Material for this exercise Start Marker

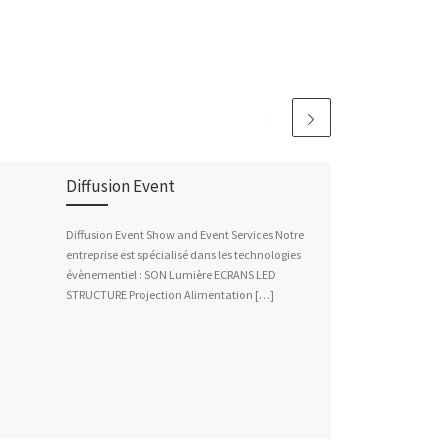
Diffusion Event
Diffusion Event Show and Event Services Notre
entreprise est spécialisé dans les technologies
évènementiel : SON Lumière ECRANS LED
STRUCTURE Projection Alimentation […]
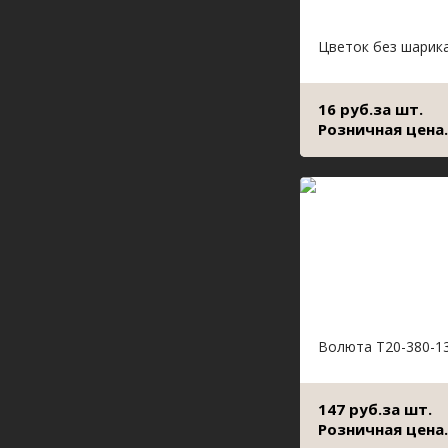
Цветок без шарик
16 руб.за шт.
Розничная цена.
Волюта Т20-380-1
147 руб.за шт.
Розничная цена.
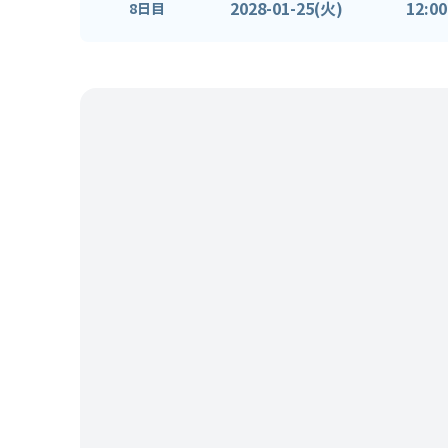
2028-01-25(火)
12:00
8日目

Material for this exercise End Marker

Work task>
Can you rewrite every line of text read from the records above as one numbered list, skipping blank lines and leaving the pictures out?

The answer>
1. Diffusion Event
2. Diffusion Event Show and Event Services Notre
3. entreprise est spécialisé dans les technologies
4. évènementiel : SON Lumière ECRANS LED
5. STRUCTURE Projection Alimentation […]
6. Цветок без шарик
7. 16 руб.за шт.
8. Розничная цена.
9. Волюта Т20-380-1
10. 147 руб.за шт.
11. Розничная цена.
12. 2028-01-25(火)
13. 12:00
14. 8日目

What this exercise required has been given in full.